- **What the task asks**
Where the listing below reaches the line containing "left knee: (37, 392, 7)", start writing out lines exactly, and stop once the line containing "right shoulder: (104, 36, 13)" has been written.

- **Supplied material**
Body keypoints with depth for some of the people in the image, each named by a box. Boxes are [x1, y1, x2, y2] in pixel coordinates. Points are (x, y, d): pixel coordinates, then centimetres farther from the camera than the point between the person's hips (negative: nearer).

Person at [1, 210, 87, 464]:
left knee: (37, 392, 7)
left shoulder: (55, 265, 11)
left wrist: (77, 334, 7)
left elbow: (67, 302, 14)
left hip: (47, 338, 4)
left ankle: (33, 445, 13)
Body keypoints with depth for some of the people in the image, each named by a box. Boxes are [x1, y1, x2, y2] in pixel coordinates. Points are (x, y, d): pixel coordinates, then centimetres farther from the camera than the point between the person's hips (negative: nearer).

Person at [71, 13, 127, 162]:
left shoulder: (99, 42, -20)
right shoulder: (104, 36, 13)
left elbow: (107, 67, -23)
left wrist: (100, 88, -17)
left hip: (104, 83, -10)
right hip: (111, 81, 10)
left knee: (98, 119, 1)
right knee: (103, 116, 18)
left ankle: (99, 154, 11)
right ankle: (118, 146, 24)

--

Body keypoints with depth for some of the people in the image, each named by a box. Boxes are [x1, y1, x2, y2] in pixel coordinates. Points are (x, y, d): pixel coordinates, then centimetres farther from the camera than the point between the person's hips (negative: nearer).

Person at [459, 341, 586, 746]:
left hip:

- **Your response**
left knee: (37, 392, 7)
left shoulder: (55, 265, 11)
left wrist: (77, 334, 7)
left elbow: (67, 302, 14)
left hip: (47, 338, 4)
left ankle: (33, 445, 13)
Body keypoints with depth for some of the people in the image, each named by a box. Boxes are [x1, y1, x2, y2] in pixel coordinates. Points are (x, y, d): pixel coordinates, then centimetres farther from the camera than the point between the person's hips (negative: nearer).

Person at [71, 13, 127, 162]:
left shoulder: (99, 42, -20)
right shoulder: (104, 36, 13)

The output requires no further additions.